If you want to routinely accept unlisted books, you need to change your Review Policy.
2) What effect will this have on your marketing efforts, and those of your colleagues?
Your time is worth money, don’t forget that! You’ve invested a lot of time in building a review site that can provide valuable exposure. Authors are requesting reviews so they can make money from your hard work. We want you to make money too, but to do so in a way that doesn’t create conflicts of interest. Therefore, it’s important to understand how your actions could undermine your own efforts to build a business. After you’ve sent out several marketing pitches, it logically follows that most of the authors you connect with will visit your website. If they see that you aren’t actively reading books from the resources you are promoting, your marketing pitch has just gone from value-adding advice to disingenuous used car sales promotion. The author no longer trusts you or sees value in adding his/her book.
Keep in mind that the value of our community is that we create a captive audience for the reading lists. When you select titles from the reading lists, you aren’t just helping yourself promote the reading lists, you are helping your fellow reviewers and vice versa. We are all in this together. Each time a reviewer selects a listed title, s/he is demonstrating the value. This is displayed on your blogs (i.e. Partner Review Widget), on Novel Blogs, and on social media. When you don’t select listed titles, the reality is that have now made it more difficult for others to operate their businesses. And, since we are a global community, the amount come people earn is equivalent to a full-time salary in their countries, which you will have helped them generate.
For the most part, I review exclusively from the reading lists, with the exception of brand new books that haven’t been released yet. You can obtain these books by approaching literary agents, publishers, etc. Exclusively reviewing from the reading lists gives me the following benefits:
• Keeps my workflow streamlined – I am not inundated with requests.

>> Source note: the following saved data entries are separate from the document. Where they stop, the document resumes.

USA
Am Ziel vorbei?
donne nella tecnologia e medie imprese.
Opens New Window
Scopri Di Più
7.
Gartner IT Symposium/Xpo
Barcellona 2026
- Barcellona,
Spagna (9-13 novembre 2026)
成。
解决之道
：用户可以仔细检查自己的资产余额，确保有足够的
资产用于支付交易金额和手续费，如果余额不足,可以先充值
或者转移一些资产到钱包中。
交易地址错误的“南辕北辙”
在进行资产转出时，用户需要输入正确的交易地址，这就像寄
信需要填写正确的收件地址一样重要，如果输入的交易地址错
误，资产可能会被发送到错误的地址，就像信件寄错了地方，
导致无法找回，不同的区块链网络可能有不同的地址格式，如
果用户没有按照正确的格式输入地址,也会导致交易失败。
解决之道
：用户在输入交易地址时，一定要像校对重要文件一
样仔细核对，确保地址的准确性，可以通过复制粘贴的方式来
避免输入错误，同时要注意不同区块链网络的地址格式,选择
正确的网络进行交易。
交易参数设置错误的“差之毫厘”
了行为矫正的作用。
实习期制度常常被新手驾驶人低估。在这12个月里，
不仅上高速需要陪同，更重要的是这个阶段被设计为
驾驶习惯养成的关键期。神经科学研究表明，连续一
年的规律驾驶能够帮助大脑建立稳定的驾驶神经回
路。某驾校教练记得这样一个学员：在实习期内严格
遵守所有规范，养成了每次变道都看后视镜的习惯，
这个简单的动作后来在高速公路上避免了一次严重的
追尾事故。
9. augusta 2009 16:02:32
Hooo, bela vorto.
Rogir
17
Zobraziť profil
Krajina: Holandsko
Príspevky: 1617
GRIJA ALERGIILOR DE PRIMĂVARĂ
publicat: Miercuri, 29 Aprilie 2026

And each time I defer an author, I also get another opportunity to share my affiliate link (that’s why your links are in your review policy).
• My blog is strong evidence for my endorsement of the readings lists. When authors visit my blog they can see for themselves how much they get out of the service when they see my reviews, interviews, appearances on TV etc. This is strongest piece of evidence I can provide that if they add their book, they also have the potential to this kind of valuable exposure.
• I can continue to earn an income. Because I read exclusively from the lists, and I continue the circle of endorsing and offering proof that the services work, I continue to make sales. When I review books that aren’t on the reading list, I am getting nothing in return aside from exposure.
These are just a few things to consider before you respond back to an author who isn’t on any of the reading lists.